Figure 2-11: Réservation pour les goujons. Adapté de Issa et al. (2000)

Typiquement, il existe deux types de joints transversaux pour assurer la continuité entre les panneaux adjacents. La jonction peut se faire soit par clé de cisaillement et post-tension longitudinale, ou soit par l’usage d’un système avec joints coulés sur place (Figure 2-12). Cette dernière option est à privilégier selon Gordon & May (2007), en particulier pour les ponts à portée simple. Badie & Tadros (2008) recommandent également l’utilisation d’un système avec joints coulés en place pour la connexion entre les panneaux, car la post-tension augmente le temps de mise en place et le prix de la dalle. De plus, le remplacement partiel éventuel du tablier est complexifié par la précontrainte. Le joint constituant potentiellement une zone de faiblesse, le lien entre celui-ci et la dalle peut être amélioré par surfaçage au jet de sable ou en utilisant un agent retardateur de prise appliqué sur les coffrages. Un jet d’eau sous pression permet ensuite d’exposer les granulats et d’obtenir une surface rugueuse.

a) b)

Figure 2-12: Exemples de joints coulés sur place : a) joint avec barres d’armature en U; b) joint avec barres d’armatures droites (Hansen & Jensen, 1999)

Faggio (2014) a testé en laboratoire la performance en flexion de joints droits en BFUP sur des dalles en BRF de 150 mm et 200 mm d’épaisseur.
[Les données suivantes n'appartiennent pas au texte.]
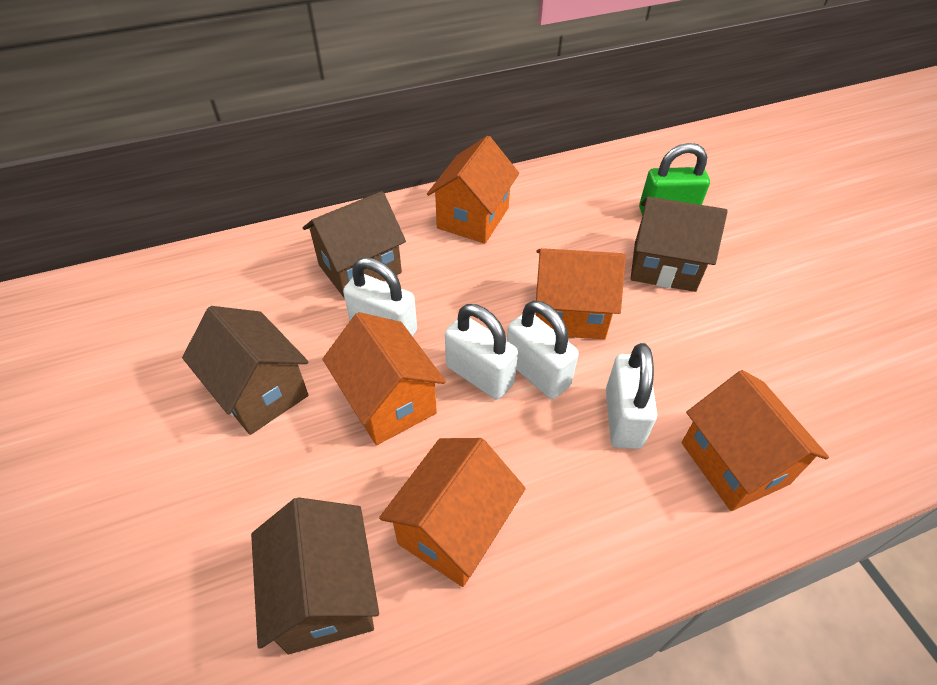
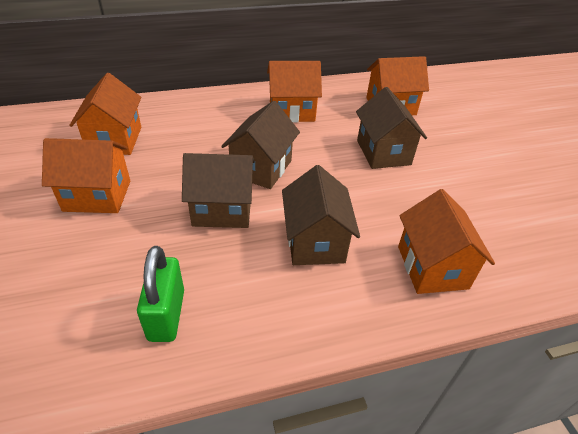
white padlock: 4 -> 0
Les joints faisaient 200 mm de large et étaient constitués d’un seul rang de barres droites qui se chevauchaient sur une longueur de 150 mm. Ses travaux ont démontré que le BFUP était adéquat pour assurer une continuité des dalles sans perte d’ancrage de l’armature, malgré la courte zone de chevauchement. Sous chargements statiques et cycliques, les joints respectaient les critères de résistance et de fissuration du Code canadien sur le calcul des ponts routiers (CSA, 2006). Par ailleurs, des travaux de recherche sont en cours dans le cadre de la maîtrise de Verger Leboeuf (2015) afin de proposer un système de connexion pour les dalles préfabriquées (joints transversaux et longitudinaux) conçues dans le cadre du présent projet de recherche.